We used a microbenchmark to classify approaches to modeling GPU performance and exposed previously unknown limitations. Future work includes investigating the practical implications of our findings, such as whether the found limitations impair predictions for realistic workloads, and whether the asymptotic bounds may produce accurate throughput estimates in such cases.

### References

- Denning, P. J., and Buzen, J. P. 1978. The Operational Analysis of Queuing Network Models. ACM Computing Surveys 10, 3, 225–261.
- [2] Hong, S., and Kim, H. 2009. An analytical model for a GPU architecture with memory-level and thread-level parallelism awareness. In *International Symposium on Computer Architecture* (ISCA '09), 152–163.
- [3] Chen, X. E., and Aamodt, T. M. 2009. A first-order fine-grained multithreaded throughput model.

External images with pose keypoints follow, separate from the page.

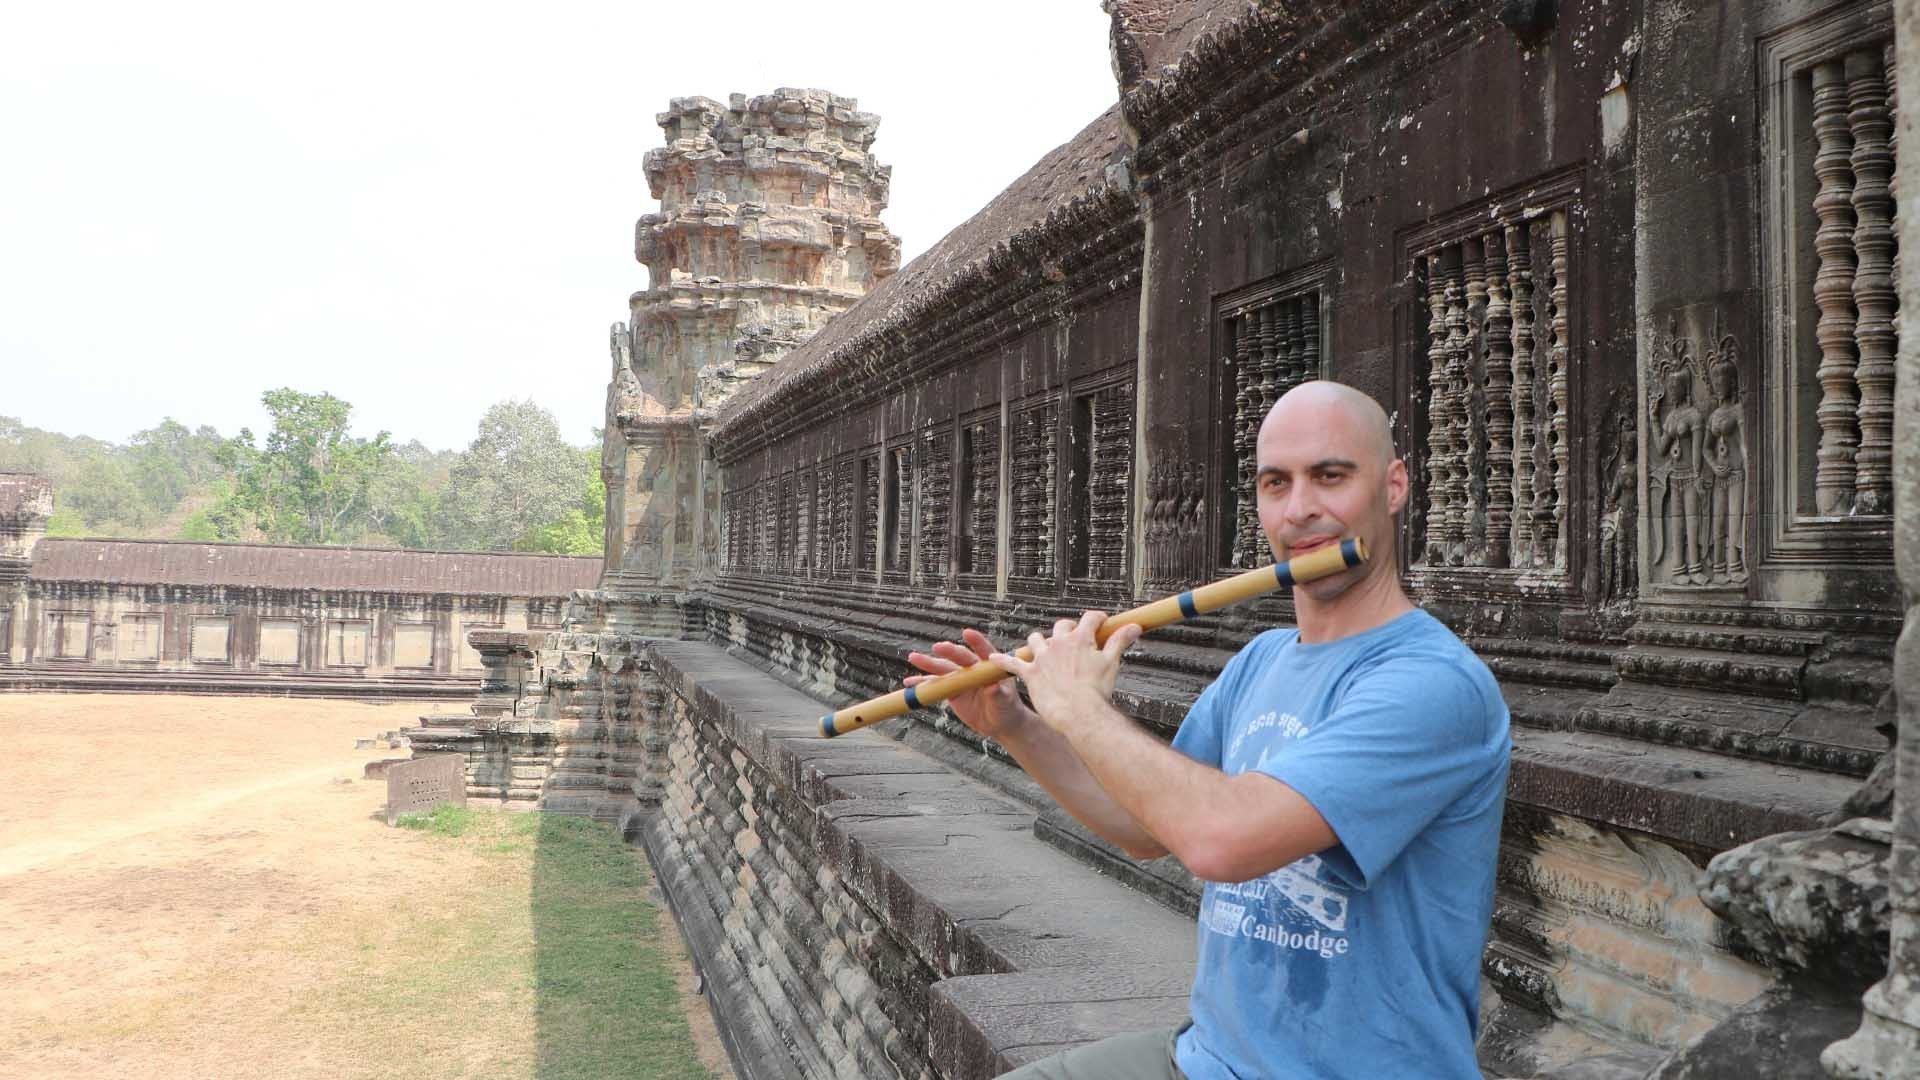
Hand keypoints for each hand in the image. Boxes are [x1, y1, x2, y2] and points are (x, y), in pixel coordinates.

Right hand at [905, 629, 1025, 739]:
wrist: (999, 722)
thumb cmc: (1008, 709)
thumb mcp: (1006, 702)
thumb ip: (998, 694)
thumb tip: (992, 687)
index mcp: (989, 666)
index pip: (984, 650)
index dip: (976, 641)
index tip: (967, 633)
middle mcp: (973, 668)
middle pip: (959, 657)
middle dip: (948, 651)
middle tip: (938, 647)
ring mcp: (960, 678)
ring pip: (943, 668)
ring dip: (929, 663)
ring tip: (914, 658)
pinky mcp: (950, 689)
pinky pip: (935, 684)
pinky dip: (923, 683)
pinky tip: (910, 682)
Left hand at [989, 611, 1142, 729]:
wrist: (1079, 712)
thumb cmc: (1096, 691)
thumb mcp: (1112, 663)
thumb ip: (1120, 641)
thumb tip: (1135, 626)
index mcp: (1080, 638)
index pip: (1090, 618)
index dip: (1097, 618)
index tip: (1101, 622)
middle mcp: (1058, 643)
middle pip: (1061, 626)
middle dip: (1068, 629)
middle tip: (1074, 639)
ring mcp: (1042, 657)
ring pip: (1036, 639)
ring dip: (1040, 641)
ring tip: (1042, 647)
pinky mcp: (1030, 673)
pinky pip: (1012, 663)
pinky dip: (1003, 660)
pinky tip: (992, 658)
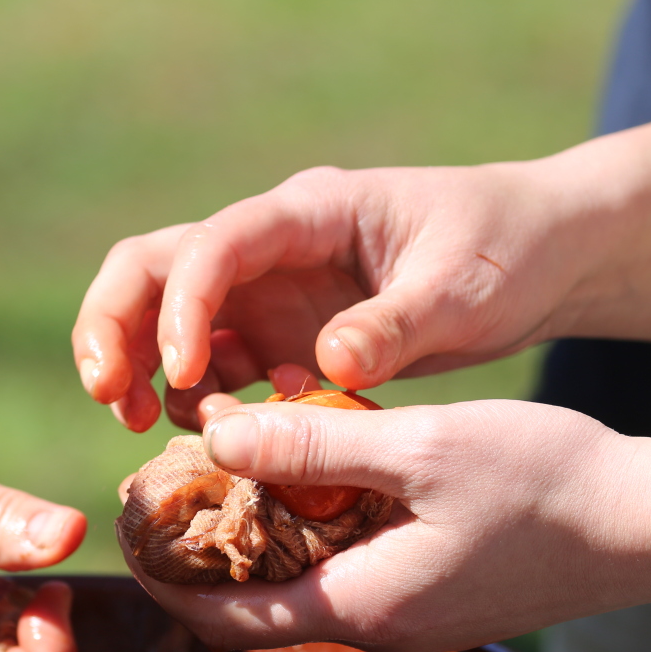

In *International Symposium on High Performance Computer Architecture* (HPCA '09), 329–340.
- [4] Huang, J.-C., Lee, J. H., Kim, H., and Lee, H.-H. S. 2014. GPUMech: GPU performance modeling technique based on interval analysis. In *International Symposium on Microarchitecture* (MICRO-47), 268–279.
- [5] Sim, J., Dasgupta, A., Kim, H., and Vuduc, R. 2012. A performance analysis framework for identifying potential benefits in GPGPU applications. In Symposium on Principles and Practice of Parallel Programming (PPoPP '12), 11–22.
- [6] Zhang, Y., and Owens, J. D. 2011. A quantitative performance analysis model for GPU architectures. In *International Symposium on High Performance Computer Architecture* (HPCA '11), 382–393.
- [7] Baghsorkhi, S. S., Delahaye, M., Patel, S. J., Gropp, W. D., and Hwu, W. W. 2010. An adaptive performance modeling tool for GPU architectures. In Symposium on Principles and Practice of Parallel Programming (PPoPP '10), 105–114.
- [8] NVIDIA. 2017. CUDA C Programming Guide v9.1. November 2017.
- [9] Saavedra-Barrera, R., Culler, D., and von Eicken, T. 1990. Analysis of multithreaded architectures for parallel computing. In Symposium on Parallel Algorithms and Architectures (SPAA '90), 169–178.